» **Task directions**
Take every line from the records below that includes the word "plataforma".

» **Raw data**
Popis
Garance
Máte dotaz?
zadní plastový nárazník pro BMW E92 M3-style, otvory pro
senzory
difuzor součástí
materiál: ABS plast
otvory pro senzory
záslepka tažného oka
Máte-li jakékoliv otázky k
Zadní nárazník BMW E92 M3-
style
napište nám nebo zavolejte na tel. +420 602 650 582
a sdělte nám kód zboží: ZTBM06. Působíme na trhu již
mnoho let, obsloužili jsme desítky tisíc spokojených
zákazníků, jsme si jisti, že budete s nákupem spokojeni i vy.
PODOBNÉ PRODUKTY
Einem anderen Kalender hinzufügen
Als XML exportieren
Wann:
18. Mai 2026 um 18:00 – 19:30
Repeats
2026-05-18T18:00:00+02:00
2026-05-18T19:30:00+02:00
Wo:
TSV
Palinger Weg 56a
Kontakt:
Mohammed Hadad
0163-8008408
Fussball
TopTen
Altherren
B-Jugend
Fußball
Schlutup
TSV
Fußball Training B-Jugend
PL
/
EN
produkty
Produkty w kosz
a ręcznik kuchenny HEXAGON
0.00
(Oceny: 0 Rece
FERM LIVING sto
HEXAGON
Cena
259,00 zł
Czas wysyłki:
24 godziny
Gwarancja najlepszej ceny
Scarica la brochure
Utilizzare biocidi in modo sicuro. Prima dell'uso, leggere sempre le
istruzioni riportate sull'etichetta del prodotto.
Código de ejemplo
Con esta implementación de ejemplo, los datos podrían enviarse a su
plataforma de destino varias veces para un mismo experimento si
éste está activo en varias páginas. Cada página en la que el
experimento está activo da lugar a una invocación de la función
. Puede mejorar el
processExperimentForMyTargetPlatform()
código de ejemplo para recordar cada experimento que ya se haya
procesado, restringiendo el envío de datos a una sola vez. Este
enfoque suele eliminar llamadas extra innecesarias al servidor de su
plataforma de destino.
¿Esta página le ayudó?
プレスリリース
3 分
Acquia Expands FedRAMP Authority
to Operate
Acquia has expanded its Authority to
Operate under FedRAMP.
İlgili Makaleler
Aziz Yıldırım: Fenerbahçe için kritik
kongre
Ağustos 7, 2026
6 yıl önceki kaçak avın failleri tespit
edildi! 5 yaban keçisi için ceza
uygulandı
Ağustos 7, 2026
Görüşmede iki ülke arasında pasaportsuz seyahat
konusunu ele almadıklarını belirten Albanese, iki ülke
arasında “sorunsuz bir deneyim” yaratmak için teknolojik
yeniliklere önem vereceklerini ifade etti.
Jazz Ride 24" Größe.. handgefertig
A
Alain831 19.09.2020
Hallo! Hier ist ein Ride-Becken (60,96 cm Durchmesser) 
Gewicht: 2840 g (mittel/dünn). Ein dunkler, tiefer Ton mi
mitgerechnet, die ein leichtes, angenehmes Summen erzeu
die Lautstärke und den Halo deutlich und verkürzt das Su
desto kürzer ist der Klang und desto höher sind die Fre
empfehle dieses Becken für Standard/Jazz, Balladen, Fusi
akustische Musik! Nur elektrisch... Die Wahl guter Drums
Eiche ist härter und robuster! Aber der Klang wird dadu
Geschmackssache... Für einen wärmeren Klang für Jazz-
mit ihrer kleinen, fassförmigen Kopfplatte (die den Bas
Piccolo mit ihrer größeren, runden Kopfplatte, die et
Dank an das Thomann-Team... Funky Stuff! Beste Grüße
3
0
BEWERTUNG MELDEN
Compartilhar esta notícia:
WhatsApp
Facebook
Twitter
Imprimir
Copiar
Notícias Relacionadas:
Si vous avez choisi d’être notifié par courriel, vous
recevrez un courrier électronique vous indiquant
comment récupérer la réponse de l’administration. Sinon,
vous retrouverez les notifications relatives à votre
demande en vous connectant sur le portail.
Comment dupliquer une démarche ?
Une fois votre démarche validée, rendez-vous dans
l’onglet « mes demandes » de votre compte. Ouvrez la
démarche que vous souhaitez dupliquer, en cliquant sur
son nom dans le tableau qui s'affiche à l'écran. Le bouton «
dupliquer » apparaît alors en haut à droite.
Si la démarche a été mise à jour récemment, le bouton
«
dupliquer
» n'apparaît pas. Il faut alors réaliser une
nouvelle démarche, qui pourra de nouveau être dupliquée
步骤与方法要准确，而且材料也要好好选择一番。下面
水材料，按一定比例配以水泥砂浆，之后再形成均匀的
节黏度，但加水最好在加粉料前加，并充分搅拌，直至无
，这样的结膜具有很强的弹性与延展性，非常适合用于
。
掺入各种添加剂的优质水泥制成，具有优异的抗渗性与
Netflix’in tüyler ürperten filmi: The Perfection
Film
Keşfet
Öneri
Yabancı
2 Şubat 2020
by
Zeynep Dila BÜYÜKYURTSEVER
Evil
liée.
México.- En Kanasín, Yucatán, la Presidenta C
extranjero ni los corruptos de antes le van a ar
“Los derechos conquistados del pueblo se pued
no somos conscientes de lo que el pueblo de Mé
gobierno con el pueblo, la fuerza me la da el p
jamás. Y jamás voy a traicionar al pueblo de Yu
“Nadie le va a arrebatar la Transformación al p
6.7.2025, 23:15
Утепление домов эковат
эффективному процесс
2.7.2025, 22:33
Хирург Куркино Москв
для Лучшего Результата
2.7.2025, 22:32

» **Solution to this task**
plataforma de destino varias veces para un mismo experimento si
plataforma de destino.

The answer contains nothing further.